> _Aim of the task_
Find every line in the data that contains the word "Přeskočit" and copy each of those lines. Case counts.

> _Records to process_
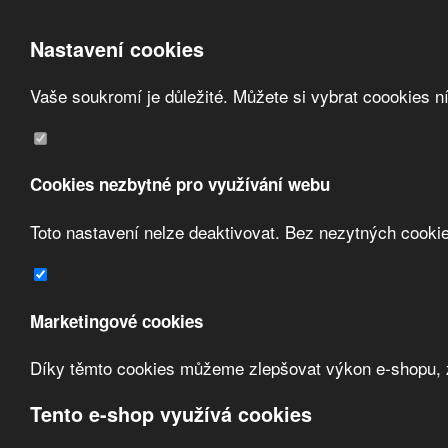
Nastavení cookies
Vaše soukromí je důležité. Můžete si vybrat coookies n
Přeskočit na hlavní obsah
/
Přeskočit na doplňující obsah
Obchodní podmínky
Registrace
O nás
Cookies nezbytné pro využívání webu
Kontakt
Toto nastavení nelze deaktivovat. Bez nezytných cooki
Zvolte měnu:
Marketingové cookies
Přihlásit uživatele
Díky těmto cookies můžeme zlepšovat výkon e-shopu, zo
Porovnat produkty
0
Úvod
Ovladače a signalizace
signalizace kombinovaná
Tento e-shop využívá cookies
signalizace kombinovaná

> _Response to this task_
Přeskočit na hlavní obsah
Přeskočit na doplňující obsah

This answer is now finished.